Abstract:
The rise of social networking sites and blogs has simulated a bull market in personal opinion;
consumer recommendations, product reviews, ratings, and other types of online expressions. For
computational linguistic researchers, this fast-growing heap of information has opened an
exciting research frontier, referred as, the Sentiment Analysis (SA). For English, this area is
under consideration from last decade. But, other major languages, like Urdu, are totally
overlooked by the research community. Urdu is a morphologically rich and recourse poor
language. The distinctive features, like, complex morphology, flexible grammar rules, context
sensitive orthography and free word order, make the Urdu language processing a challenging
problem domain. For the same reasons, sentiment analysis approaches and techniques developed
for other well-explored languages are not workable for Urdu text.
This dissertation presents a grammatically motivated, sentiment classification framework to
handle these distinctive features of the Urdu language.

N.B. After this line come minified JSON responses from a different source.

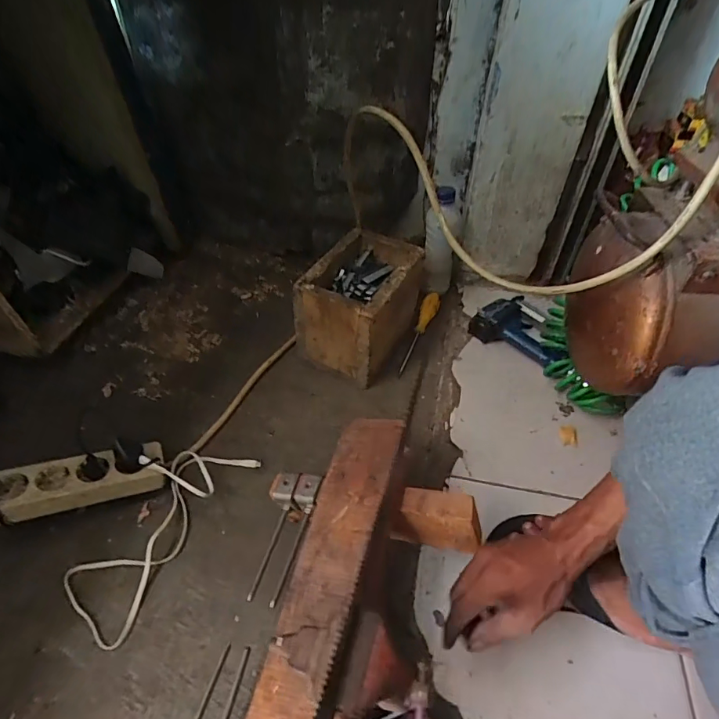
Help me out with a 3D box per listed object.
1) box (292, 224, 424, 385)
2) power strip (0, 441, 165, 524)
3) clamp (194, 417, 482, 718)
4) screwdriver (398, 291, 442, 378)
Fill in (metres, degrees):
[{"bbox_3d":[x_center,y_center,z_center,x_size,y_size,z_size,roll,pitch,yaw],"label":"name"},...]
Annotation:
[{"bbox_3d":[0.003,-0.088,0.768,0.134,0.169,0.199,23,51,20],"label":"box"},{"bbox_3d":[-0.363,0.154,0.591,0.199,0.047,0.072,-6,47,-20],"label":"power strip"},{"bbox_3d":[-0.020,0.265,0.458,0.243,0.143,0.401,11,46,12],"label":"clamp"},{"bbox_3d":[0.111,-0.058,0.842,0.028,0.025,0.200,17,50,16],"label":"screwdriver"}]

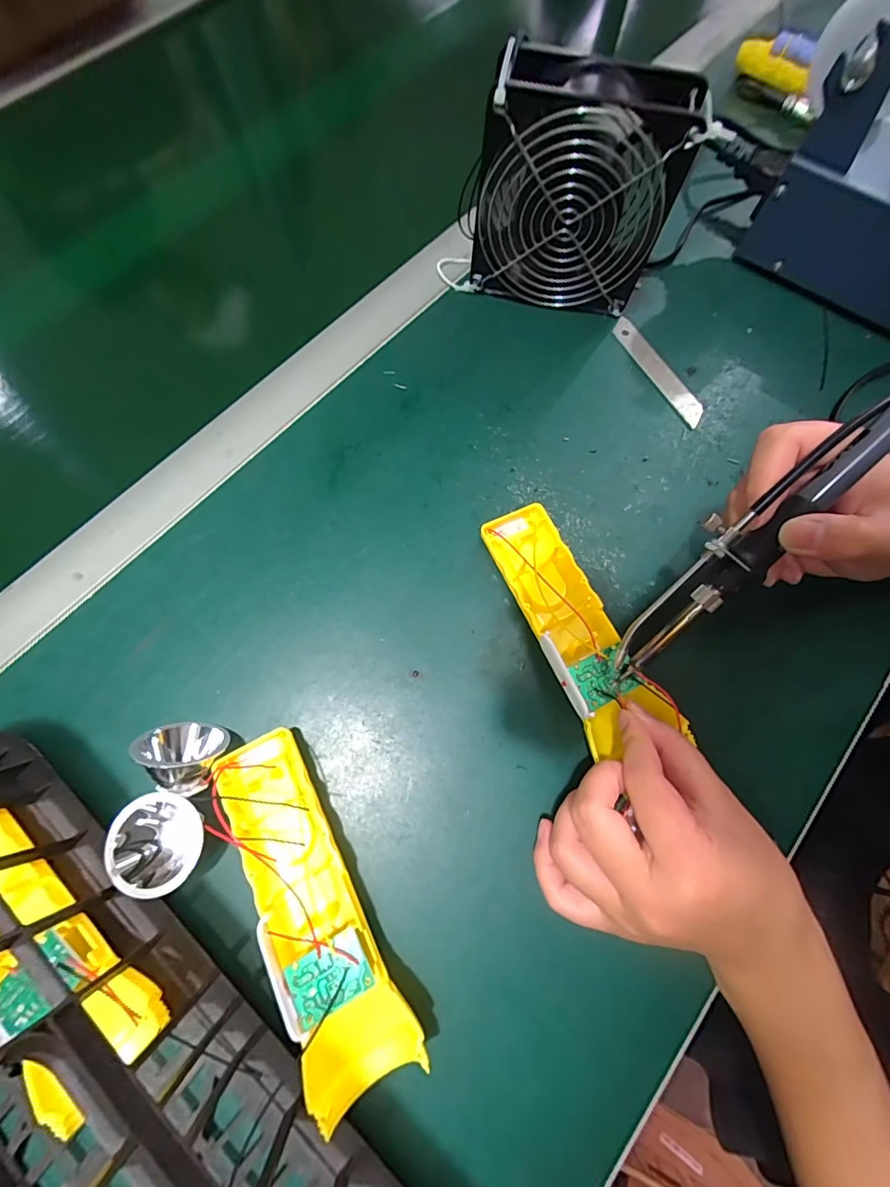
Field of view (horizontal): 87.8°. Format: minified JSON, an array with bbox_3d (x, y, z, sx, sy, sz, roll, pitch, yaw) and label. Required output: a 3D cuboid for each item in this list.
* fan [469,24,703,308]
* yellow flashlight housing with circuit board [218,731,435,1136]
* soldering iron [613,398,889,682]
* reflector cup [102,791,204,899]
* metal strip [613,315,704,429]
[{"bbox_3d":[0.080,-0.261,0.309,0.134,0.126,0.048,8,72,0],"label":"fan"},{"bbox_3d":[-0.067,0.151,0.228,0.047,0.030,0.164,-25,75,-10],"label":"yellow flashlight housing with circuit board"},{"bbox_3d":[0.153,-0.040,0.213,0.030,0.024,0.207,45,107,11],"label":"soldering iron"},{"bbox_3d":[-0.144,0.124,0.231,0.036,0.022,0.044,-17,74,-7],"label":"reflector cup"},{"bbox_3d":[0.160,-0.168,0.346,0.018,0.004,0.102,-28,76,-10],"label":"metal strip"}]

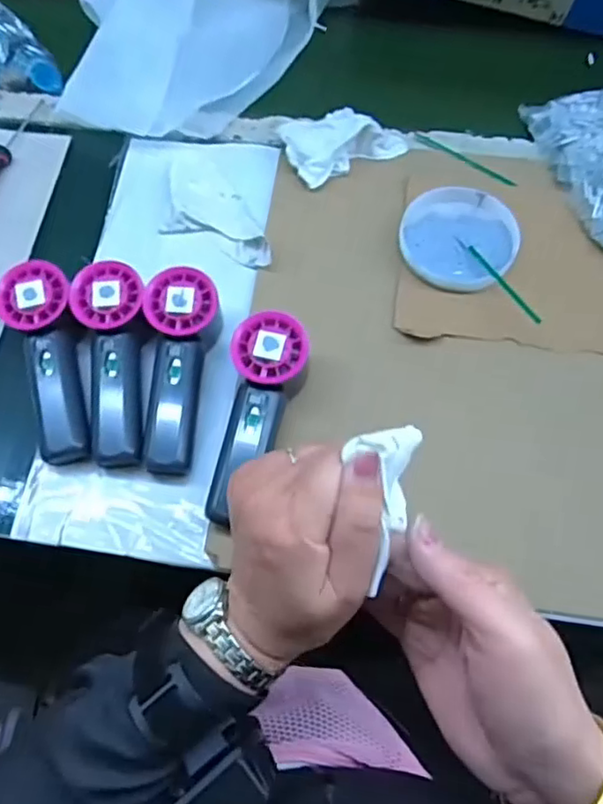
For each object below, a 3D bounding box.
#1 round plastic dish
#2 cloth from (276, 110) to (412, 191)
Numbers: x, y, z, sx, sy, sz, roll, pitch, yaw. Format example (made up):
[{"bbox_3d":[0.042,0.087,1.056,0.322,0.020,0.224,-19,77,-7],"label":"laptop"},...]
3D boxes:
[{"bbox_3d":[0.137,-0.143,0.541,0.098,0.012,0.106,0,65,0],"label":"round plastic dish"},{"bbox_3d":[0.036,-0.252,0.582,0.114,0.033,0.074,-26,67,-12],"label":"cloth"}]

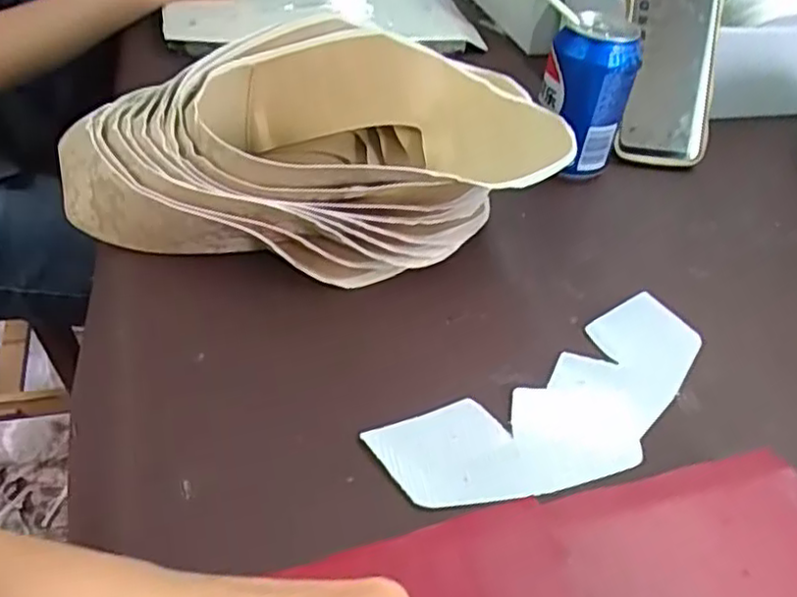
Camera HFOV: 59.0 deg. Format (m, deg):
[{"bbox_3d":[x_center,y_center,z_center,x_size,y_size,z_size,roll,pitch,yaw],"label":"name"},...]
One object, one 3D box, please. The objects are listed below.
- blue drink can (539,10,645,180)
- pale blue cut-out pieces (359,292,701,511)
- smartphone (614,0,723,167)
[{"bbox_3d":[0.142,-0.154,0.548,0.065,0.115,0.061,16,41,9],"label":"blue drink can"},{"bbox_3d":[0.094,0.058,0.383,0.219,0.005,0.080,-23,49,-30],"label":"pale blue cut-out pieces"},{"bbox_3d":[0.232,-0.197,0.597,0.088,0.164,0.013,6,3,-11],"label":"smartphone"}]

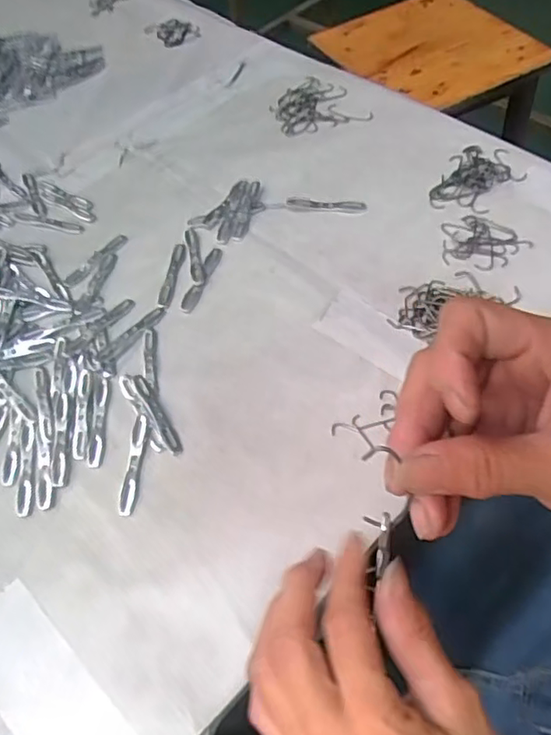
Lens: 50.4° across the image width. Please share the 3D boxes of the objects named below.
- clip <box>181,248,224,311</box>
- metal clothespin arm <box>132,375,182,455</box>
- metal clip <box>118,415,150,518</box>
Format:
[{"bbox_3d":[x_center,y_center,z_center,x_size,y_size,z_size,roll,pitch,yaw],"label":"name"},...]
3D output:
[{"bbox_3d":[-0.060,-0.072,0.476,0.012,0.004,0.068,15,59,13],"label":"clip"},{"bbox_3d":[-0.084,0.032,0.407,0.011,0.004,0.070,-26,59,-12],"label":"metal clothespin arm"},{"bbox_3d":[-0.094,0.063,0.388,0.011,0.004,0.069,0,57,4],"label":"metal clip"}]

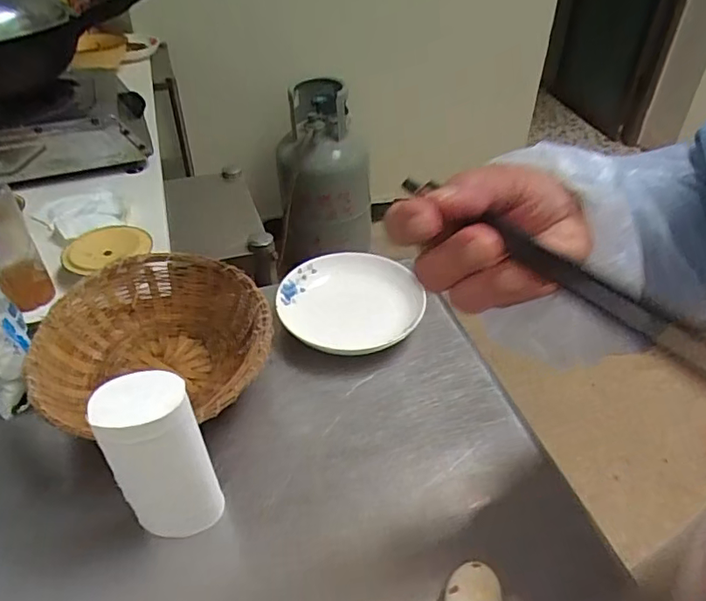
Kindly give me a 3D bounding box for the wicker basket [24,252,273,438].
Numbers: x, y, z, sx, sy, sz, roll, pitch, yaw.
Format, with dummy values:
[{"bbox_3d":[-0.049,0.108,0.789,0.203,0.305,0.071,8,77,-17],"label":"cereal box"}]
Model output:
[{"bbox_3d":[-0.208,0.051,0.580,0.240,0.075,0.224,-5,40,-6],"label":"wicker basket"}]

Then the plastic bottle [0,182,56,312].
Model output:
[{"bbox_3d":[-0.407,-0.074,0.626,0.049,0.179,0.055,-15,42,-17],"label":"plastic bottle"}]

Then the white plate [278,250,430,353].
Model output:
[{"bbox_3d":[-0.001,0.001,0.689,0.176,0.034,0.162,0,39,0],"label":"white plate"}]

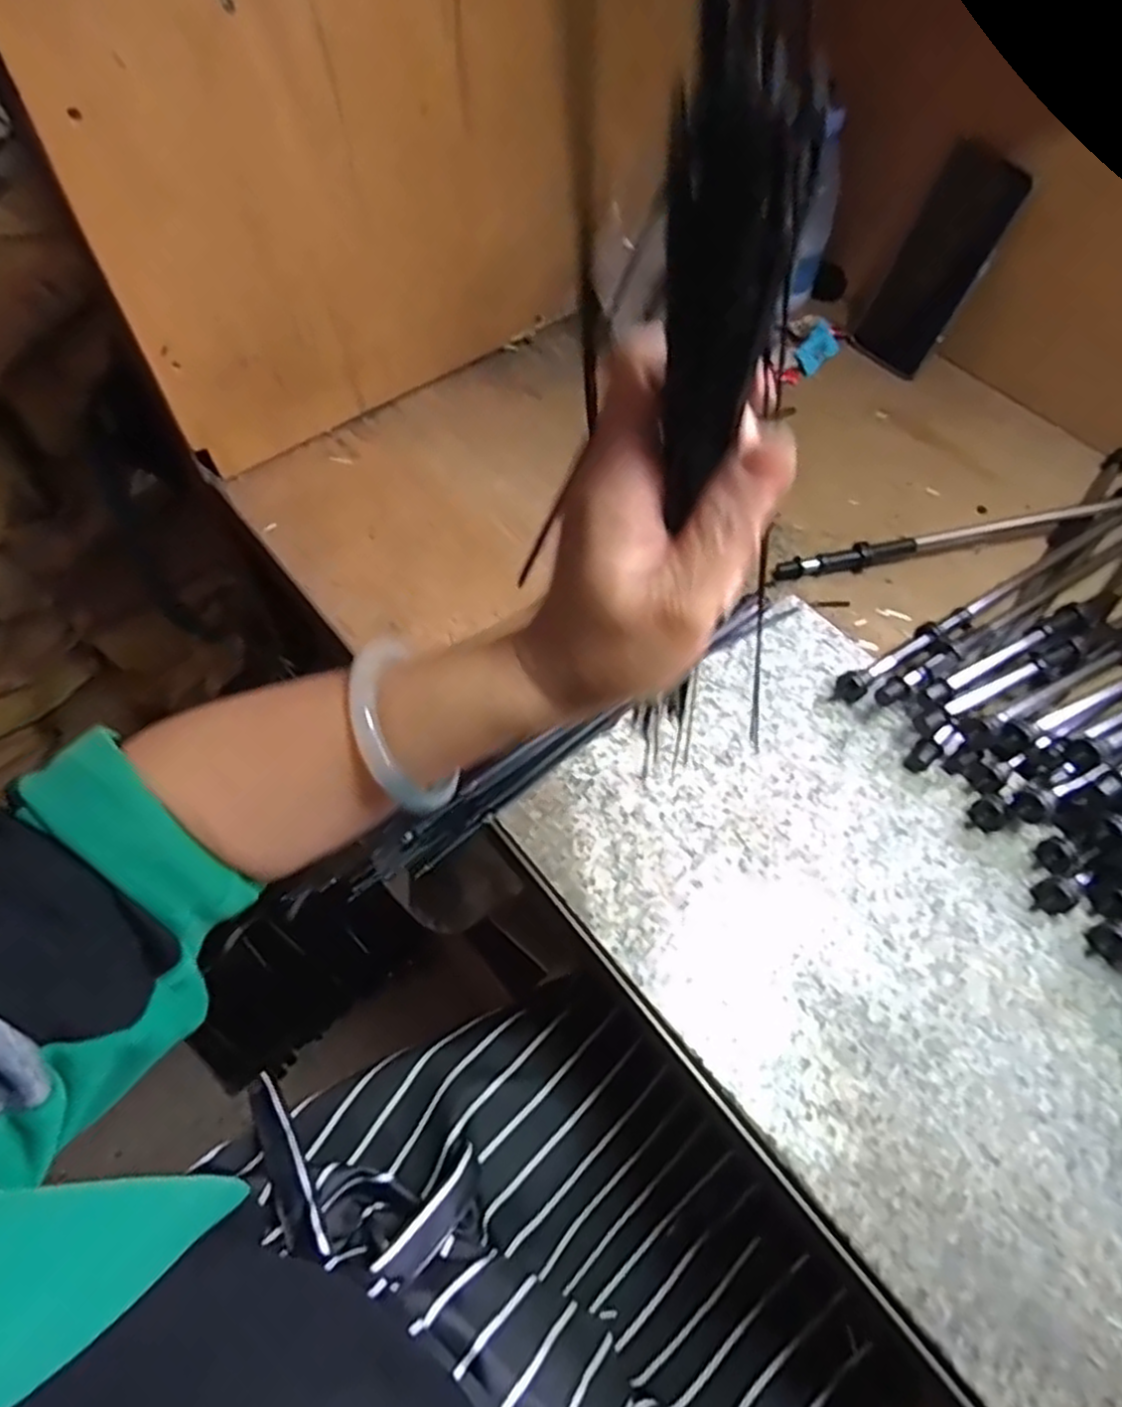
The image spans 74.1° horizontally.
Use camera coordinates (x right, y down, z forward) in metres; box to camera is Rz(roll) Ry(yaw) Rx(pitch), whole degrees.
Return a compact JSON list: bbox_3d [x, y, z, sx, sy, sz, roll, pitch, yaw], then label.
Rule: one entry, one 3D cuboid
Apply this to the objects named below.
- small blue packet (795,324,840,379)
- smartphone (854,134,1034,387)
[{"bbox_3d":[0.227,-0.314,0.659,0.056,0.009,0.028,-45,101,-20],"label":"small blue packet"},{"bbox_3d":[0.305,-0.355,0.606,0.016,0.155,0.071,-22,58,-38],"label":"smartphone"}]

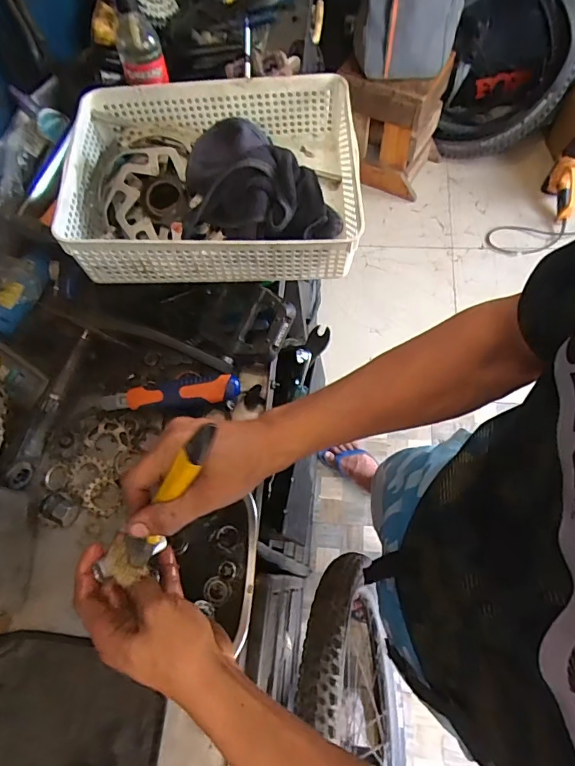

The main research contributions are; to
highlight the linguistic (orthography, grammar and morphology, etc.) as well as technical
(parsing algorithm, lexicon, corpus, etc.) aspects of this multidimensional research problem, to
explore Urdu morphological operations, grammar and orthographic rules, to redefine these
operations and rules with respect to the requirements of sentiment analysis framework. The
orthographical, morphological, grammatical and finally the conceptual details of the language
are our target concerns. Additionally, our approach can help in the sentiment analysis of other
languages, like Arabic, Persian, Hindi, Punjabi etc.
The proposed framework emphasizes on the identification of the SentiUnits, rather than, the
subjective words in the given text. SentiUnits are the sentiment carrier expressions, which reveal
the inherent sentiments of the sentence for a specific target. The targets are the noun phrases for
which an opinion is made. The system extracts SentiUnits and the target expressions through the
shallow parsing based chunking. The dependency parsing algorithm creates associations between
these extracted expressions. The framework uses the sentiment-annotated lexicon based
approach. Each entry of the lexicon is marked with its orientation (positive or negative) and the
intensity (force of orientation) score. The experimentation based evaluation of the system with a
sentiment-annotated lexicon of Urdu words and two corpuses of reviews as test-beds, shows
encouraging achievement in terms of accuracy, precision, recall and f-measure.